# Source text

========

The results exceeded market expectations, and the share price jumped in early trading on Thursday by 10¼p or 16 per cent to 72¾p. The group had been expected by analysts to cut its final dividend.

Simon Pryce, chief executive of the UK-listed group which gains 80 per cent of its sales in North America, said its markets remained “volatile with limited visibility.” He warned the group faced “a difficult year.”

It has recently taken actions to reduce annual costs by £10m a year including cutting 350 jobs. Last year it cut costs by £6m including the elimination of 300 jobs. It has closed two small loss-making businesses.

Capital expenditure had been reduced and the group was focusing on cash generation and debt reduction, said Mr Pryce. Most of its bank debt was committed to 2012 - it had banking facilities of $1.175bn at the end of the year of which $860m was drawn.

BBA was maintaining its full year dividend at 7.6p a share, reflecting the group’s confidence in its long term prospects and its “ability to perform robustly” in present difficult markets, said Mr Pryce.

Group revenues rose last year by 18 per cent from £979m to £1.156bn, thanks largely to the strength of the US dollar and the high oil price. Turnover grew organically by one per cent.

BBA’s underlying pre-tax profits rose by three per cent from £86.4m to £89.2m, but reported pre-tax profits fell by 24 per cent from £110.8m to £84.2m, largely due to the inclusion in the prior year of £38.4m of profits from the sale of Oxford airport in the UK. Reported earnings per share fell 28 per cent from 21.2p to 15.3p.

BBA has maintained its underlying profits despite the weakness of many of its markets in both private and commercial aviation, where it provides airport ground services including refuelling and de-icing.

The downturn in flight support services was offset by the stronger performance of after market services and systems business in areas such as engine repair and maintenance of legacy aircraft components.

BBA’s largest division, the Signature corporate jet service bases, has signed a new five-year contract in the US with NetJets, its biggest customer and the leading operator of business jets through fractional ownership schemes.

The global economic crisis is sharply reducing flying activity by corporate jets and other private aircraft, and BAA said the decline accelerated in the last three months of 2008. Flights fell by 12 per cent in Signature’s US markets last year and its fuelling volumes dropped by nine per cent.

The group acquired eight more fixed base operations last year including six in the US and two in Europe at London Gatwick and Munich airports. The expansion took its network to 95 locations worldwide including 58 in the US, 22 in Europe, one in Cape Town, South Africa and minority interests in 13 bases in South America and one in Hong Kong.

========

# Questions
[a] Answer these questions using the article on BBA's results:
(i) What percentage of the group's sales comes from North America?
(ii) At what level per share is BBA keeping its full year dividend?
(iii) How many locations worldwide does the network reach after last year's acquisitions?
[b] Transcribe the article on BBA's results from "BBA’s largest division, the" to "nine per cent.".

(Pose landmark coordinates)

========

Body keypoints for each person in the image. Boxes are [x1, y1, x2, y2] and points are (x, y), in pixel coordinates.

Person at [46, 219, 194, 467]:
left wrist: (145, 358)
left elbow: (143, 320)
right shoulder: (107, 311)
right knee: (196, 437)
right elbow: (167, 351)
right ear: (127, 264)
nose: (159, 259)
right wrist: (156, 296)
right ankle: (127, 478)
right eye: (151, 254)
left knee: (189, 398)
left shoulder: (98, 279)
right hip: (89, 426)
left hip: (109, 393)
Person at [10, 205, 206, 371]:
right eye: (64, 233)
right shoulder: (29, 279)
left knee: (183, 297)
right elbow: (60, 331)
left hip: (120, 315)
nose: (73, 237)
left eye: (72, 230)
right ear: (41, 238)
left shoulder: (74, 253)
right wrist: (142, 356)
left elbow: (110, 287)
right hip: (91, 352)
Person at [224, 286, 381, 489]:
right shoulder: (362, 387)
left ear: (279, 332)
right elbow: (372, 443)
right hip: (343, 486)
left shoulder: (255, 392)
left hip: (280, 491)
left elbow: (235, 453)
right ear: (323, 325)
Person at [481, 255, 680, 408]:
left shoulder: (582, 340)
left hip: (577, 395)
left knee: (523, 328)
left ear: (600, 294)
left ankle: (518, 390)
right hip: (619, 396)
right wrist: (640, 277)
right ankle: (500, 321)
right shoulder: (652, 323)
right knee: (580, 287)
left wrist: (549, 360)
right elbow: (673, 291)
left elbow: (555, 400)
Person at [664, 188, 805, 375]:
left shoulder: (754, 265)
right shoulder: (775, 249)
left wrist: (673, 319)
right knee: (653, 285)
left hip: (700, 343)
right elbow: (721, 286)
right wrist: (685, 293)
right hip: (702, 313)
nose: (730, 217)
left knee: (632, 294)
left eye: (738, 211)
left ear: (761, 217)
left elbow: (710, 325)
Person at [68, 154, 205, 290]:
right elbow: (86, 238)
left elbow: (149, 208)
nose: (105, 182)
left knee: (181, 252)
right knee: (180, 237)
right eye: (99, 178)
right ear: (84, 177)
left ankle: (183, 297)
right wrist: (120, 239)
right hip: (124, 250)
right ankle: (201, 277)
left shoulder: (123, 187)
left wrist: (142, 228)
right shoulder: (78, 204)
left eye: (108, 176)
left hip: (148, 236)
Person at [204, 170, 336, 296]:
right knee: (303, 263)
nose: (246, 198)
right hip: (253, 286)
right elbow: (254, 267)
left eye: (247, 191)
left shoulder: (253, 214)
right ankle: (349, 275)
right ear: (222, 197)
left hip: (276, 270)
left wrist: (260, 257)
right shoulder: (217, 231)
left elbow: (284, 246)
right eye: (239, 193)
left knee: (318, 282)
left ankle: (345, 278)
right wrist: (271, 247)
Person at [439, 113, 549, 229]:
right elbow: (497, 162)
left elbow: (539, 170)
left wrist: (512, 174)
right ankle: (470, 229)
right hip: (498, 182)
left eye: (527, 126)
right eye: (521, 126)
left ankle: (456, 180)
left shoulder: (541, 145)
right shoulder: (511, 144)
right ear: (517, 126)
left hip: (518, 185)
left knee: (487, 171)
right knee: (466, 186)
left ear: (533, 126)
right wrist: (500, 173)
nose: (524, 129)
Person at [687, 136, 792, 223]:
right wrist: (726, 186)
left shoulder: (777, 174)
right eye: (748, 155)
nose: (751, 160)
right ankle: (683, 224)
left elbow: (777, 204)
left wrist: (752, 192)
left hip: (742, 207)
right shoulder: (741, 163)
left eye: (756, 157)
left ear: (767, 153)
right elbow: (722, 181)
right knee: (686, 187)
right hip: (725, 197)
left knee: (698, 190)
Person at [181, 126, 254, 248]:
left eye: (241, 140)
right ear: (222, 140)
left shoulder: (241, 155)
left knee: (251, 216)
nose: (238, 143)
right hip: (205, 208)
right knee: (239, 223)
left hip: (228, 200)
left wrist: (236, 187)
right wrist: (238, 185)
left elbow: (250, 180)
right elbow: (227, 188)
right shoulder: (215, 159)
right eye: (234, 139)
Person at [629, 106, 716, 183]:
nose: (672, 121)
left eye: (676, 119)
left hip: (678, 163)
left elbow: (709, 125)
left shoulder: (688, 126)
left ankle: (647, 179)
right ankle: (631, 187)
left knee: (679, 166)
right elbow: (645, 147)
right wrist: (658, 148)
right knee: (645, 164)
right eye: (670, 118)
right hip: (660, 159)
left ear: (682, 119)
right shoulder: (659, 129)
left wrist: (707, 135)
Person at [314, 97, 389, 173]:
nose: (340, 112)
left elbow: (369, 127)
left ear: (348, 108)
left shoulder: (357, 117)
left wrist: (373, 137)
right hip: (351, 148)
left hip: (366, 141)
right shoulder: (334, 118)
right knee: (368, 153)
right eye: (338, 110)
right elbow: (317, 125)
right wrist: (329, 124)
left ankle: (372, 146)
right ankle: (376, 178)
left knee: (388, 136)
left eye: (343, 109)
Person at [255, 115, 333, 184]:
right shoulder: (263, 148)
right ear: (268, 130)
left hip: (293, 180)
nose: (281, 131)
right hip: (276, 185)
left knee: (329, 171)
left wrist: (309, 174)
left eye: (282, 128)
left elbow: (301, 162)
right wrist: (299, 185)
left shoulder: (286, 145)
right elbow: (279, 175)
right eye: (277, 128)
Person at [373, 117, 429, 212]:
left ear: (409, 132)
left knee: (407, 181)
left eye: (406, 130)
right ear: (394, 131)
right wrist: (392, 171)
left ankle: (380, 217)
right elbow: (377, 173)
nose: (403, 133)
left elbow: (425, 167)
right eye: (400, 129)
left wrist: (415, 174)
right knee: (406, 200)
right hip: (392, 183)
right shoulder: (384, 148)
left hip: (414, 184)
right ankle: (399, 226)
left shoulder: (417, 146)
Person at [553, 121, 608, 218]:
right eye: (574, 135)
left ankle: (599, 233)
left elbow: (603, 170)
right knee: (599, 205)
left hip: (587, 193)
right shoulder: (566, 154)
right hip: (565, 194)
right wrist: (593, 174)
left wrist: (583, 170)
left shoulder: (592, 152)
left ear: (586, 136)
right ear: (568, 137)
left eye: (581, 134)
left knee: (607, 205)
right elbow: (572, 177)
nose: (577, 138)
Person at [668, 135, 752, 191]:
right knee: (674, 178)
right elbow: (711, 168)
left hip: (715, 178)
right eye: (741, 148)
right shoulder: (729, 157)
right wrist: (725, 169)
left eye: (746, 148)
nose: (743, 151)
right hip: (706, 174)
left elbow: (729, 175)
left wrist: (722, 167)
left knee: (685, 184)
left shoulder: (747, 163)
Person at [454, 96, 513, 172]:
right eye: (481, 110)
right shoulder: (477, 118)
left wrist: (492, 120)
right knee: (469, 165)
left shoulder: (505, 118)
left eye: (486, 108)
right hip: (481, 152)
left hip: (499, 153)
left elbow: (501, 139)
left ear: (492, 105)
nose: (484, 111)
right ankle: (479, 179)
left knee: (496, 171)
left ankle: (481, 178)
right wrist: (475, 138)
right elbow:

========

# Answers to each task
[a]
(i) 80 per cent
(ii) 7.6p a share
(iii) 95

[b]
BBA’s largest division, the Signature corporate jet service bases, has signed a new five-year contract in the US with NetJets, its biggest customer and the leading operator of business jets through fractional ownership schemes.

The global economic crisis is sharply reducing flying activity by corporate jets and other private aircraft, and BAA said the decline accelerated in the last three months of 2008. Flights fell by 12 per cent in Signature’s US markets last year and its fuelling volumes dropped by nine per cent.